| SOURCE |
Finding a photographer was a bit overwhelming, so I just assumed we would use my sister’s wedding photographer. (I’m pretty low-maintenance when it comes to most things in life. Ask the girl who does my hair. Shocker, I know.) I casually asked JuliaDags during a blog-session for a wedding photographer recommendation. Without hesitation, she recommended Brooke, and after a quick Instagram search, I realized she recently shot the wedding of someone I know. I remember being in awe over the photos as I saw them on her page. We talked to Brooke once, and it was instant magic. If you follow her on Instagram, you know what I’m talking about. When we first met in person to shoot our engagement photos, it was like we had known Brooke for years. She really made it easy to just ‘be us’ as she took a million pictures.

2. Do your own hair and make-up

We met Brooke at 8:30am on a Sunday morning. I tried to schedule a blow-out and the receptionist laughed at me. They weren’t willing to open two hours early to blow my hair out on a Sunday. I had no choice but to do my own hair and make-up. I decided to get my lashes done and opted to wear minimal make-up. I’m happy with that choice! I’m also glad that I just simply dried my own hair. I switched from a casual sweater and jeans into a holiday dress. I was able to quickly throw my hair into a low-bun for a completely new look.

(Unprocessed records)
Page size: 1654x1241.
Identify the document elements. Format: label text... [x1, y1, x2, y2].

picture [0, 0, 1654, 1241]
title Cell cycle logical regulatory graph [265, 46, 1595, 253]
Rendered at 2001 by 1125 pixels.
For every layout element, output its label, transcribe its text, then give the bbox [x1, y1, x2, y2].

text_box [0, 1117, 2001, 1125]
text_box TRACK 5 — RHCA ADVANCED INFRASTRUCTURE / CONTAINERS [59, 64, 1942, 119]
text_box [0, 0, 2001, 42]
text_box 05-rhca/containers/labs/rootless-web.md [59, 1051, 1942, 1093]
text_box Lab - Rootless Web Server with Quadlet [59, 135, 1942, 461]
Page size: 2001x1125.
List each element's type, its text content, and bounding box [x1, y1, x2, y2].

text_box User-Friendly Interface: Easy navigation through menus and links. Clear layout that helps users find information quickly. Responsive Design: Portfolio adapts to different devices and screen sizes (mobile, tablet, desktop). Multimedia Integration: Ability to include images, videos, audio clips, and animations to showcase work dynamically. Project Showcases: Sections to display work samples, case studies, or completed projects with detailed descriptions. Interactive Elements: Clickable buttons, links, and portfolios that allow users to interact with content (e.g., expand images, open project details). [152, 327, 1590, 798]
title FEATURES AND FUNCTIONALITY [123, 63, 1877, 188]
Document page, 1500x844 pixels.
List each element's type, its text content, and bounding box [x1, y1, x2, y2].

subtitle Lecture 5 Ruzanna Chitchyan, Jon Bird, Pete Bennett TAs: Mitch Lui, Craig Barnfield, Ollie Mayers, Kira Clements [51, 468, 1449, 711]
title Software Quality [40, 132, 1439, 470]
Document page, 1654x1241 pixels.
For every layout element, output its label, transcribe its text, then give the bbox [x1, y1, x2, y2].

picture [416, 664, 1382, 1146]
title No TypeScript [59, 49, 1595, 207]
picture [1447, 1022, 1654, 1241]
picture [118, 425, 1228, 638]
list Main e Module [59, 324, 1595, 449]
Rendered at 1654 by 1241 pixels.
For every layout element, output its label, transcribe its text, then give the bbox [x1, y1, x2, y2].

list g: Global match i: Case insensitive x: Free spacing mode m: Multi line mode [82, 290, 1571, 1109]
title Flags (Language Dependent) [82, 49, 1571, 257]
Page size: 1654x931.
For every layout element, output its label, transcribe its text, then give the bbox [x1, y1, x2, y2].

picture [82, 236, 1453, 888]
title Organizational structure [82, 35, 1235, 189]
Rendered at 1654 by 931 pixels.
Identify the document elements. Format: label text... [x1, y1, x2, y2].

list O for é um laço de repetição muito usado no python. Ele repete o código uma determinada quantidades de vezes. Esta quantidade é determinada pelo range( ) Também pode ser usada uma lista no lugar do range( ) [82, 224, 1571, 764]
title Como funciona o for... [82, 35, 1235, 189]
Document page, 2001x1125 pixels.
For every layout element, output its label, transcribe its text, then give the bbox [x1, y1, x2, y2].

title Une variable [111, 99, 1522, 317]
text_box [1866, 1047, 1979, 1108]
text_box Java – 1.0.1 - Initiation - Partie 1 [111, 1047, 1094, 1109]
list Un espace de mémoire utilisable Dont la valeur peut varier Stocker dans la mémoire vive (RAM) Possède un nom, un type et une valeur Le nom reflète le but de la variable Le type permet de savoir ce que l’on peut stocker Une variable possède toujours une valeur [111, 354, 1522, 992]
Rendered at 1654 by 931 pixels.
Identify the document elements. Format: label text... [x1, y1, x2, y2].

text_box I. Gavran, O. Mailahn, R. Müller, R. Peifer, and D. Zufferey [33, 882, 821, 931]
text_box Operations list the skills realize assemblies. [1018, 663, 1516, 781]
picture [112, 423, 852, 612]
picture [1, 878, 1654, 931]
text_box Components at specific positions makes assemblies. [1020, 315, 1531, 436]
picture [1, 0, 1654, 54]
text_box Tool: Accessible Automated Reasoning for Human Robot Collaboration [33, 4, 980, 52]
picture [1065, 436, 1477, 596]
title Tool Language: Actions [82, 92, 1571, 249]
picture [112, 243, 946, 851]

| GIVEN TASK A |
Revise the engagement-photo post from "We met Brooke" up to and including "completely new look.", changing "Sunday" to "Saturday".
| GIVEN TASK B |
Render this sentence from the engagement-photo post in Spanish: "I had no choice but to do my own hair and make-up."
| GIVEN TASK C |
List every item of clothing named in the engagement-photo post.

| EXERCISE OUTPUT A |
We met Brooke at 8:30am on a Saturday morning. I tried to schedule a blow-out and the receptionist laughed at me. They weren’t willing to open two hours early to blow my hair out on a Saturday. I had no choice but to do my own hair and make-up. I decided to get my lashes done and opted to wear minimal make-up. I’m happy with that choice! I’m also glad that I just simply dried my own hair. I switched from a casual sweater and jeans into a holiday dress. I was able to quickly throw my hair into a low-bun for a completely new look.

| EXERCISE OUTPUT B |
No tuve otra opción que encargarme de mi propio peinado y maquillaje.

| EXERCISE OUTPUT C |
- casual sweater
- jeans
- holiday dress